Trucking Faces Increasing Threat of Cyberattacks

Crimes Involving Ransomware Are on the Rise
NMFTA cyberthreat panel
NMFTA cybersecurity panelists (from left): Antwan Banks, Ernesto Ballesteros, Shelly Thomas, Takeda Parker-Bradford of the Transportation Security Administration, and Clarke Skoby. (Connor D. Wolf/Transport Topics)

[Stay on top of transportation news: Get TTNews in your inbox.]

HOUSTON — The trucking industry is seeing an increase in cyberthreats as the problem becomes more prevalent across the economy in general, experts said Oct. 23.

The National Motor Freight Traffic Association hosted the discussion as part of its Digital Solutions Conference. The two-day event brought together transportation and cybersecurity experts to identify issues and talk about best practices.

“The work that we’re going to do over the next two days is essential,” NMFTA Executive Director Debbie Sparks said. “We want to grow, we have the bandwidth to grow to do what it is that the industry needs us to do to get there, and it needs to happen quickly. We are expanding every day. We want your ideas, your feedback. But this is just the beginning.”

Sparks stressed the importance of industry stakeholders coming together to figure out how to solve the cybersecurity problems that the transportation industry faces. She warned the industry needs to be prepared with how quickly the security landscape is changing.

Debbie Sparks


“The next five years are going to be changing dramatically,” Sparks said. “Some of you, this isn’t your very beginning, you’ve been in this a long time. But it’s going to be happening very quickly. We’re seeing that with more cyberattacks, but it’s even bigger than that; it’s even how we set ourselves up operationally and how we’re prepared to take on these operational changes.”

Sparks then invited a panel of cybersecurity experts from outside the industry to discuss the evolving threat and how companies can best prepare for it. The panel stressed the importance of awareness training as people tend to be vulnerable regardless of the system.

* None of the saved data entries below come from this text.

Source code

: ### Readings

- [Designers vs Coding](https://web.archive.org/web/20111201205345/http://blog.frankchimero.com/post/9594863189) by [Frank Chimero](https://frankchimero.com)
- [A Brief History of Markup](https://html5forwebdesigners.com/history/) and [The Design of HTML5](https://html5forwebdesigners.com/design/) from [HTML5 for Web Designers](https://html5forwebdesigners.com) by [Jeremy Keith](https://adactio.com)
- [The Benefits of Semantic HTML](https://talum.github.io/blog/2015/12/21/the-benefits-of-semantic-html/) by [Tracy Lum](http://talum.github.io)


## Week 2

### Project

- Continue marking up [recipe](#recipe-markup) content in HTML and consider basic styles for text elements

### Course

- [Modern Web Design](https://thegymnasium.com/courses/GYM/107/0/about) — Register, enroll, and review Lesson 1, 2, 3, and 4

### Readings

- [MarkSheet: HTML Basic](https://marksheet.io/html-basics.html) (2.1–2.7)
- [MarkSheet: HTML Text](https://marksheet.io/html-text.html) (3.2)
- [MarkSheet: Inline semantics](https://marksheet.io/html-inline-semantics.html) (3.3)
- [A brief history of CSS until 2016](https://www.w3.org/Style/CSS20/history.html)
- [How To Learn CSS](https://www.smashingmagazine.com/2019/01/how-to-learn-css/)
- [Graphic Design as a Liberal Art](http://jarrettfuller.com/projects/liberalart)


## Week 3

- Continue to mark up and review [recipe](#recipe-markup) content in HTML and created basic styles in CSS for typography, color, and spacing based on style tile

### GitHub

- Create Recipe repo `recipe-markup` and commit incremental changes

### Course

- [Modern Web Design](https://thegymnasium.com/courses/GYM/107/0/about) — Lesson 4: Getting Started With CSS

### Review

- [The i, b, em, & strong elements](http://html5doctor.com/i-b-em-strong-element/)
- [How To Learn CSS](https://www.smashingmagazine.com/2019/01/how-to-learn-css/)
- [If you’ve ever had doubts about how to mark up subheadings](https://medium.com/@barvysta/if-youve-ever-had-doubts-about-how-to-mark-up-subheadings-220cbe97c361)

“2023 has been an interesting year from a ransomware perspective,” said Shelly Thomas, senior vice president at risk management firm Marsh. “We’ve seen our highest numbers in Q2 since 2020. We actually saw our largest ransom demand earlier this year, around $175 million.

“That was negotiated down, but just kind of showing you the depth and breadth of those ransom demands. I would also say that privacy is another area that’s continuing to evolve.”

Thomas warned that organizations need to be aware of wrongful collection of data. She has discussed with clients making sure there is proper consent for what they plan on doing with that data to ensure privacy and avoid litigation.

“I would say the ransomware and privacy are definitely the biggest trends that we’re seeing just from an industry and attack perspective,” Thomas said. “But I think that a lot of work that’s been done over the last 18 to 24 months from a security posture has helped.


Trimble CEO Rob Painter discusses the company’s continued investment in the freight transportation industry and its vision for a more connected supply chain. Tune in above or by going to  

“In order to get meaningful cyber limits, you had to have certain controls in place. … I think that’s helped organizations recover quicker in the event of an incident.”

Thomas also stressed the importance of training when it comes to combating cyberthreats. But she added that it’s important that the right tone is set from the top down to ensure employees understand the importance of security during and outside of work.

“I will tell you folks, just by-and-large, regardless of what sector you’re in, we are seeing all kinds of attacks that are occurring,” said Ernesto Ballesteros, the state cybersecurity coordinator for Texas at the Cybersecurity and Infrastructure Security Agency. “Ransomware is probably the biggest one out there in the public sphere.”

Ballesteros added that a lot of these attacks are done through social engineering methods such as phishing. That involves criminals attempting to manipulate people into handing over money or personal information. Phishing is when that is done by sending fraudulent digital communications such as an email that is disguised to appear like it’s coming from a trusted source.

Want more news? Listen to today's daily briefing above or go here for more info

“A lot of people use the same password at work as they do for their personal stuff, and sometimes the websites that you use for your personal stuff get compromised,” U.S. Secret Service Agent Clarke Skoby said. “They’ll create an inbox rule and it’ll be any email that in the subject line says bill or invoice, send that email directly to RSS feeds. And so, the victim never sees that email go in and it goes to another folder that you never check. The attacker then goes in, checks RSS feeds, he sees those emails, and then he’ll re-create those emails.”

Skoby added that the attacker will then create their own bill and website that look legitimate. The attacker from there may communicate something about their banking information has changed to get the victim to send money to the fraudulent account.

“The value proposition of training cannot be overstated as far as user awareness,” Ballesteros said. “You have a lot of machines, particularly those that are internet-facing, that have vulnerabilities, that end up being exploited one way or another and essentially open the door for threat actors to get into your operating environment.”